When Steve and I talked about that, we figured we’d get through the holidays, have another new year’s eve together and then sometime in 2017, he’d pass away.
Of course we didn’t know for sure, but we were being optimistic.
From the day that we found out he was stage 4, I knew he was going to die. I knew I was going to be a widow, a single mom… alone. And each time the chemo wasn’t working 100% (since the fall of 2014) I’d think “it’s coming soon“. Then things would even out for a while with “no changes” and I’d think to myself “maybe he’ll beat this or just live forever with cancer“. Then things would change and I’d think again “okay it’s coming“. Some of you know this roller coaster I was on because I talked about it with a select few. (Only because I tried to stay positive for Steve so I kept this to myself a lot).
What’s my point? My point is I wasn’t ready for him to die in November. I knew his time was limited, but we didn’t talk about him not being here today, tomorrow or next week. We talked about having some time in 2017 together, not going through the holidays without him.
Maybe I was really in denial all this time, I don’t really think so but maybe. Or maybe it’s just that when something life changing like this happens, we aren’t really ever prepared for it, no matter how much we prepare.
I miss him. Sometimes I think maybe he’ll walk through the door. Maybe the phone will ring and it’ll be him.

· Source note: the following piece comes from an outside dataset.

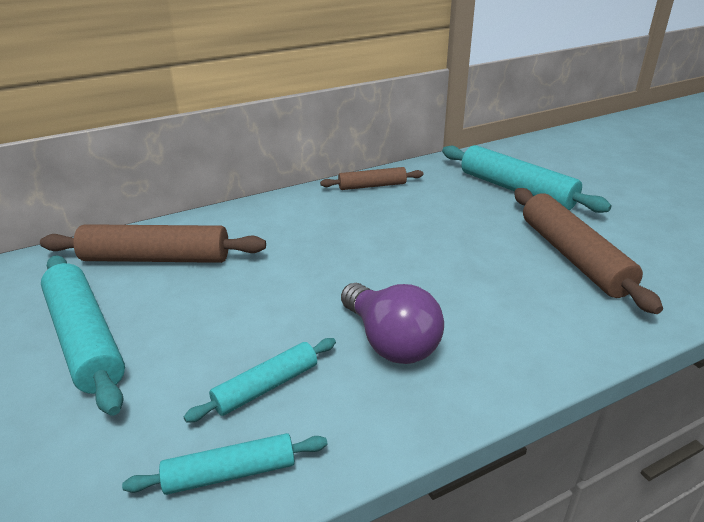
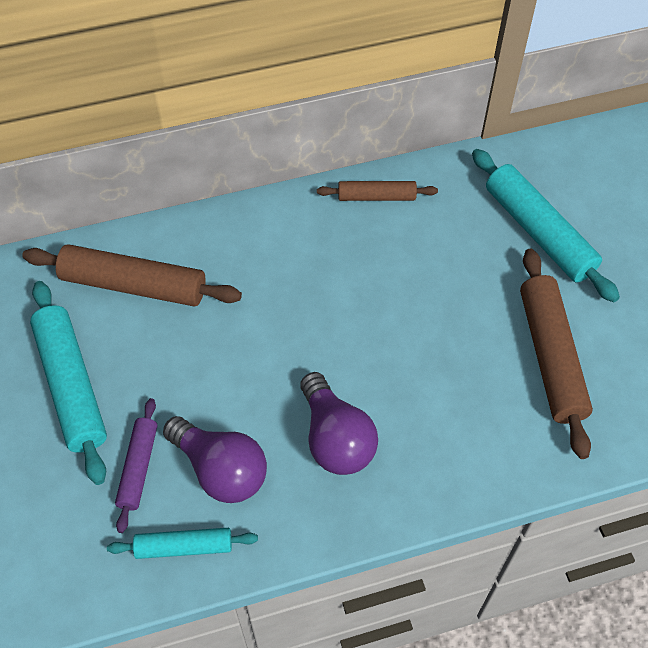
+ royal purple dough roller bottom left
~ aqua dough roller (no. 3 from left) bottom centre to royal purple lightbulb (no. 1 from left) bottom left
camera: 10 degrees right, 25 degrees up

Steve and I had our first date on December 1, 1998 – we were together a month shy of 18 years. 18 years is a LONG time to spend every day together (give or take a few days the first year we were dating). We had our ups and downs and for a while there our marriage wasn’t going so well. But we stuck it out and made it work because we really loved each other.
He was my best friend, the one I spent every day with, the one I told everything to, the one that protected me and held me when I was sad. I had a dream last night that I ran into someone from our past and all I wanted to do was tell Steve (in my dream). I miss him so much.
But tomorrow is a New Year and every year brings good and bad. I feel that the worst has happened to me (it can’t get any worse than losing your spouse at 43 years old). Well I suppose… but I’m being positive. So lets see what 2017 has in store for us.
Happy New Year! Thank you all for being there for me!!!!